Historians have discussed three candidates as Alois' biological father: Johann Georg Hiedler, his brother Johann Nepomuk Hüttler, or Leopold Frankenberger (whose existence has never been documented).

Most historians are satisfied that Alois' father was Johann Georg Hiedler, who during his own lifetime was the stepfather and posthumously legally declared the birth father of Alois. According to historian Frank McDonough, the most plausible theory is that Johann Georg Hiedler was the real father of Alois. An explanation for Alois being sent to live on his uncle's farm as a child is that Hiedler and Maria were simply too poor to raise him, or could not raise him as well as his uncle, or perhaps Maria's health was in decline (she died when he was 10).

Werner Maser suggests that Alois' father was Johann Nepomuk, Georg's brother and Hitler's step-uncle, who raised Alois through adolescence and later willed him a considerable portion of his life savings, but never admitted publicly to be his real father. According to Maser, Nepomuk was a married farmer who had an affair and then arranged to have his single brother Hiedler marry Alois' mother Maria to provide a cover for Nepomuk's desire to assist and care for Alois without upsetting his wife. This assumes Hiedler was willing to marry Maria in this situation, and Adolf Hitler biographer Joachim Fest thinks this is too contrived and unlikely to be true.

Hitler, following the rumours that his paternal grandfather was a Jew, in 1931 ordered the SS (Schutzstaffel) to investigate the alleged rumours regarding his ancestry, they found no evidence of any Jewish ancestors. Hitler then ordered a genealogist by the name of Rudolf Koppensteiner to publish a large illustrated genealogical tree showing his ancestry, this was published in the book "Die Ahnentafel des Fuehrers" (The pedigree of the leader) in 1937, which concluded that Hitler's family were all German-Austrians with no Jewish ancestry and that Hitler had an unblemished "Aryan" pedigree. As Alois himself legitimised Johann Georg Hielder as his father and the priest changed this on his birth certificate in 1876 this was considered certified proof for Hitler's lineage, thus Hitler was considered an Aryan.
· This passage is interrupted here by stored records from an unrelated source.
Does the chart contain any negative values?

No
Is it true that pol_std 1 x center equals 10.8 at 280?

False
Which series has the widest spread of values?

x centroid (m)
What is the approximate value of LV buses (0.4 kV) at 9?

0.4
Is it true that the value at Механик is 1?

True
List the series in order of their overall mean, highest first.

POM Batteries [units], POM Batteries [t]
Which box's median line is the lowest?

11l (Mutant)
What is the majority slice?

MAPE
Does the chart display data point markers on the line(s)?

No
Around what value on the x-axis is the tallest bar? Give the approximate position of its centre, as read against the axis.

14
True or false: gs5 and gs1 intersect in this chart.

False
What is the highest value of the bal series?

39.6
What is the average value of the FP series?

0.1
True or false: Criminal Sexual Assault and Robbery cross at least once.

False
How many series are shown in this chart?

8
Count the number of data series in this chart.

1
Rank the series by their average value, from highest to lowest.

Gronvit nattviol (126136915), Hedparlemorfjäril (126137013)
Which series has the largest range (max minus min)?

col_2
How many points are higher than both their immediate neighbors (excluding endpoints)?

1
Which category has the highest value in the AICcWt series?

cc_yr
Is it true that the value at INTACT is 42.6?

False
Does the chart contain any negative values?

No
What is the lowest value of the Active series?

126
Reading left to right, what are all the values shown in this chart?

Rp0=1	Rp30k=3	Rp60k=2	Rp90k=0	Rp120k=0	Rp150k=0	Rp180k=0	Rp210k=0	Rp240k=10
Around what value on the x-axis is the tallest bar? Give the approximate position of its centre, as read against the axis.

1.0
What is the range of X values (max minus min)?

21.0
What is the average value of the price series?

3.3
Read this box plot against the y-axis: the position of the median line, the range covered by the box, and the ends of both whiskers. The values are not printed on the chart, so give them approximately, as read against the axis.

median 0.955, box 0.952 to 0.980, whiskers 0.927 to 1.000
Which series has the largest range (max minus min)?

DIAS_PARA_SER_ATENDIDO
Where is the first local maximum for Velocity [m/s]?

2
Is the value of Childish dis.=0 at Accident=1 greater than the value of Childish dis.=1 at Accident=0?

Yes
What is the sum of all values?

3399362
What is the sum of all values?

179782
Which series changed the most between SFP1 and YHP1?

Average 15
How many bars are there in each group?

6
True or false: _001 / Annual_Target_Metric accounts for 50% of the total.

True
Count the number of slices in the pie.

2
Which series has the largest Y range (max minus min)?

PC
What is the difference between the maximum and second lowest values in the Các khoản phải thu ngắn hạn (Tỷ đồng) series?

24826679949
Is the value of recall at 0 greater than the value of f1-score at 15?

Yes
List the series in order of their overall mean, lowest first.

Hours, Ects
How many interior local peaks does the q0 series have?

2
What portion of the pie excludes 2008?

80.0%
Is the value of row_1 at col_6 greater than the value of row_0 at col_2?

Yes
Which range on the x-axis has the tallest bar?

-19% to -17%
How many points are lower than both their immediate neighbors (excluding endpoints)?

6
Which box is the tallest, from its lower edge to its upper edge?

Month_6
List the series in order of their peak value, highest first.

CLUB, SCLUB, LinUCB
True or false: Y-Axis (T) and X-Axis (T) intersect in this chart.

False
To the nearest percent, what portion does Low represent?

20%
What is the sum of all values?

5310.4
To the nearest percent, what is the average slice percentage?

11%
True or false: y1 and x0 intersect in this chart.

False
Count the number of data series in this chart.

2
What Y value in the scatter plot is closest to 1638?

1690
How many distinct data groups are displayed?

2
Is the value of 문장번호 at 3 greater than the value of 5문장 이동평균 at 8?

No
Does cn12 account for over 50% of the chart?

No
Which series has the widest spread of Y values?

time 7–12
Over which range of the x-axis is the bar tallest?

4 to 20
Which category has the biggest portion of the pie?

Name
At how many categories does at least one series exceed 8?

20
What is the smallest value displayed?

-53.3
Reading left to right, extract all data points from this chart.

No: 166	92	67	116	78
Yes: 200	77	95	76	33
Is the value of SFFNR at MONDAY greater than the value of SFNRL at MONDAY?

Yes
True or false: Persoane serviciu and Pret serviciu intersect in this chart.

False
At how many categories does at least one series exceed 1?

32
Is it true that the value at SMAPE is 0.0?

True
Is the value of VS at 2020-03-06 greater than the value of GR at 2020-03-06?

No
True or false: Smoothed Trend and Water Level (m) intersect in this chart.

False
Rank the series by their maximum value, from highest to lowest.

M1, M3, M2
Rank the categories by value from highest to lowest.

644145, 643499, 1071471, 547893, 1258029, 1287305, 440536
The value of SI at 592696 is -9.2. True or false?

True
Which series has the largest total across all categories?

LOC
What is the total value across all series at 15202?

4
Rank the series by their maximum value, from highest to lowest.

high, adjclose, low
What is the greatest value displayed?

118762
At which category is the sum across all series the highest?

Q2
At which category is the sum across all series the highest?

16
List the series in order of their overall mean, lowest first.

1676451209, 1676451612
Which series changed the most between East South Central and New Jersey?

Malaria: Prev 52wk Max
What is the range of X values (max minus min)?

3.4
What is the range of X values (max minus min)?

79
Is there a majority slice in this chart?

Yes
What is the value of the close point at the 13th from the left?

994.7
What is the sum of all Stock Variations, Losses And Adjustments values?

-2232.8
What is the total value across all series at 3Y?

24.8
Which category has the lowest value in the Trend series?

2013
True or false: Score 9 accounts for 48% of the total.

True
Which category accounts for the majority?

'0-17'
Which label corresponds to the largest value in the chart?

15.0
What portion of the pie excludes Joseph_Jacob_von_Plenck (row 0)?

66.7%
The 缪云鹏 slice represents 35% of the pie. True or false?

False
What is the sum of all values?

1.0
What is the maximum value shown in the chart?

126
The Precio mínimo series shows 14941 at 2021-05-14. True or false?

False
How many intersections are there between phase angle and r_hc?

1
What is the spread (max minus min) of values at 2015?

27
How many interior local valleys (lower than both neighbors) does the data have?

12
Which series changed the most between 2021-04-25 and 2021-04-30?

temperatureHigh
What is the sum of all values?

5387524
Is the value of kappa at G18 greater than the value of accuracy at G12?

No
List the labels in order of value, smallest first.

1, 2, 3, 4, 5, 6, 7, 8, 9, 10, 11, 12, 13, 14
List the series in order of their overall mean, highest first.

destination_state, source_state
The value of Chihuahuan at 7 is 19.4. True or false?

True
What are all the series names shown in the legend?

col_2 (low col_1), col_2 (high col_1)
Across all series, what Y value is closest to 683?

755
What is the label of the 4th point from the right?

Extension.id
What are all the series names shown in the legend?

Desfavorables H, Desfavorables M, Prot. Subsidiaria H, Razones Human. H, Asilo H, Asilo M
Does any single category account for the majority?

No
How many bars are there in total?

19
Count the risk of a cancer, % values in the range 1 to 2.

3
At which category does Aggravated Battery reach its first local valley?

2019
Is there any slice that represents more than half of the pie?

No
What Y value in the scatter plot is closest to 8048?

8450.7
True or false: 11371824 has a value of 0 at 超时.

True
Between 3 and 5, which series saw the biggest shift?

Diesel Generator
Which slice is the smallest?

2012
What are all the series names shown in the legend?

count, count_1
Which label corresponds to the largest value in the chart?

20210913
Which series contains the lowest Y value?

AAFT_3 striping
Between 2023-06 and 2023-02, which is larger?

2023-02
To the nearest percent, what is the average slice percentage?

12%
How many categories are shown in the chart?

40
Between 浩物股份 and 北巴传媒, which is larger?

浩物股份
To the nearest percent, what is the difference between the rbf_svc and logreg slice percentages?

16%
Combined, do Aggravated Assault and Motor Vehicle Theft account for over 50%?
After the war Hitler's former lawyer, Hans Frank, claimed that Hitler told him in 1930 that one of his relatives was trying to blackmail him by threatening to reveal his alleged Jewish ancestry. Hitler asked Frank to find out the facts. Frank says he determined that at the time Maria Schicklgruber gave birth to Alois she was working as a household cook in the town of Graz, her employers were a Jewish family named Frankenberger, and that her child might have been conceived out of wedlock with the family's 19-year-old son, Leopold Frankenberger.

Given that all Jews had been expelled from the province of Styria (which includes Graz) in the 15th century and were not allowed to return until the 1860s, there is no evidence of a Frankenberger family living in Graz at that time. Scholars such as Ian Kershaw and Brigitte Hamann dismiss the Frankenberger hypothesis (which had only Frank's speculation to support it) as baseless. (Kershaw cites several stories circulating in the 1920s about Hitler's Jewish ancestry including one about a "Baron Rothschild" in Vienna whose household Maria Schicklgruber had worked for some time as a servant). Frank's story contains several inaccuracies and contradictions, such as he said "The fact that Adolf Hitler had no Jewish blood in his veins, had, from what has been his whole manner so blatant that it needs no further word", also the statement Frank had said that Maria Schicklgruber came from "Leonding near Linz", when in fact she came from the hamlet of Strones, near the village of Döllersheim. Rosenbaum suggests that Frank, who though he had turned against Nazism after 1945 remained an anti-Semitic fanatic, made the claim that Hitler had Jewish ancestry as way of proving that Hitler was a Jew and not an Aryan.